Looking for Vivienne Westwood in Dazed & Confused
The search syntax is similar to Google’s for web search, so you could search for “Kate -Moss” if for some unfathomable reasons you didn’t want to see Kate herself.
Why is searching a magazine that you have in your app so cool? One reason its very attractive is that magazine archives can be extremely rich and fascinating for current readers. If you like Dazed & Confused enough to subscribe to it, you are almost certain to enjoy browsing its vivid and rich back issues; if you are keen enough on classical music to buy Gramophone every month, you will probably be fascinated by historic reviews of Britten and Karajan.

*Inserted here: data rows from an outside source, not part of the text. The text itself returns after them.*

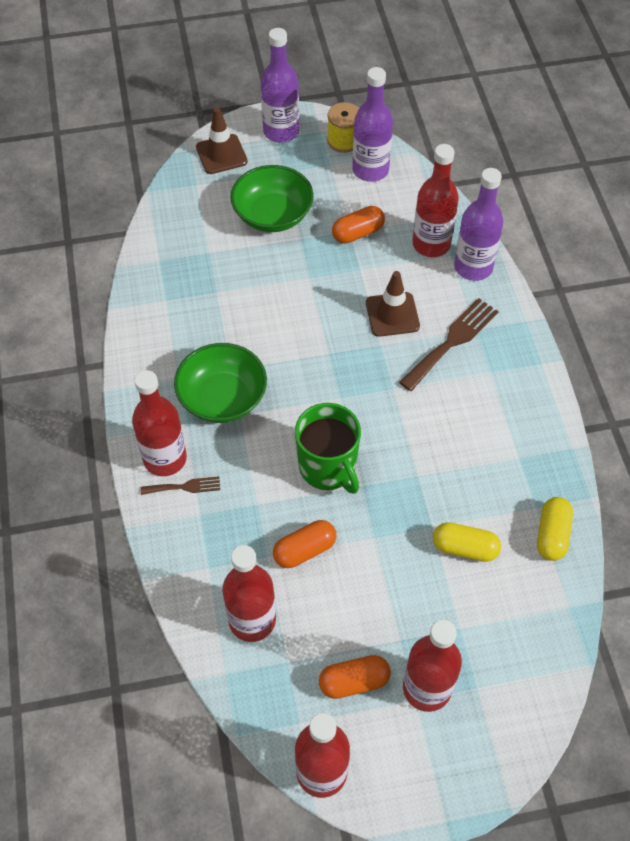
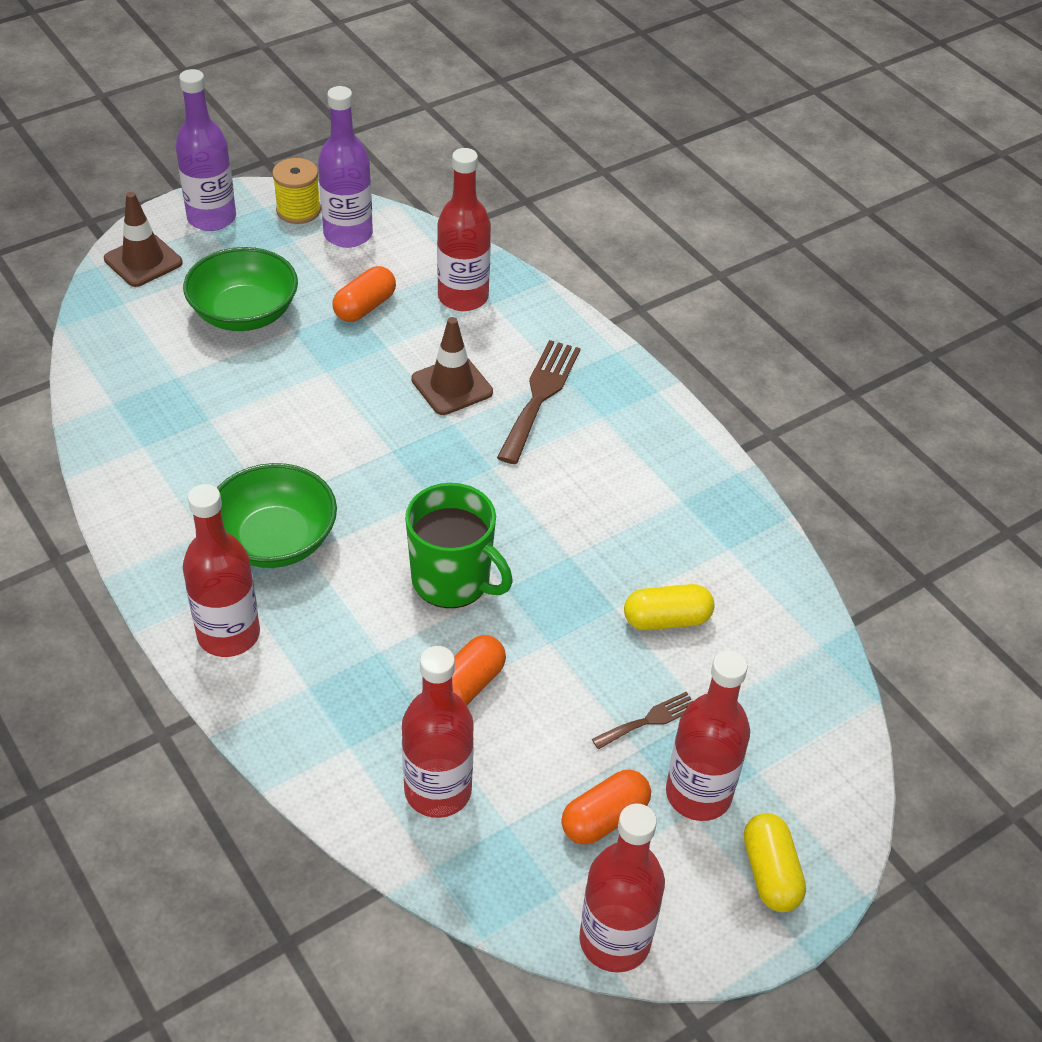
camera: 25 degrees left, 10 degrees down
brown fork [141,476,220,495] -> brown fork moved to [592,692,693,749]
purple bottle [454,168,503,281] -> none
yellow capsule [537,497,573,561] -> yellow capsule moved to [744,813,806,912]

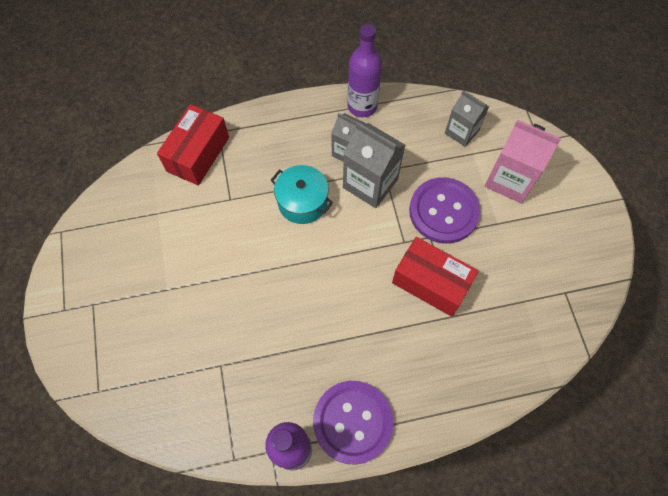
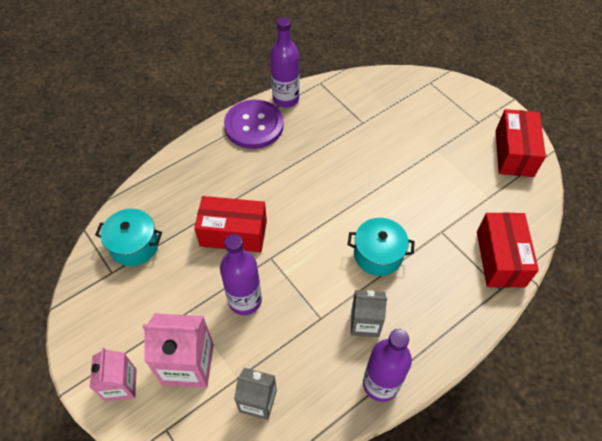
camera: 155 degrees right, 10 degrees down
grey carton [343,122,405,208] -> none
purple button [409,177,481,244] -> purple bottle [220,234,262,315]
none -> pink carton [90,348,137,401]
none -> turquoise pot [95,209,162,266]
none -> red box [496,109,546,177]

But there is a stronger and a deeper reason: digital magazines with easily accessible archives are giving us something that really can not be had from a pile of print copies: ‘end to end browseability’ and ‘lean back access to the whole thing’. The Exact Editions magazine platform sometimes gets classed as a ‘page turner’, a description which is sometimes intended to be derogatory. And as it happens, many of the ‘page turning’ solutions are unreliable and poorly implemented, but the fact is very few so called ‘page turning’ solutions and none of the ‘reflowable’ models for digital magazines have an effective way of handling archives or searching back issues. The next time someone calls us a ‘page turning’ solution I will counter with ‘issue searching not page turning’. And, in any event, on the iPad we are more interested in page sliding and page pinching, than in the curl of the corner.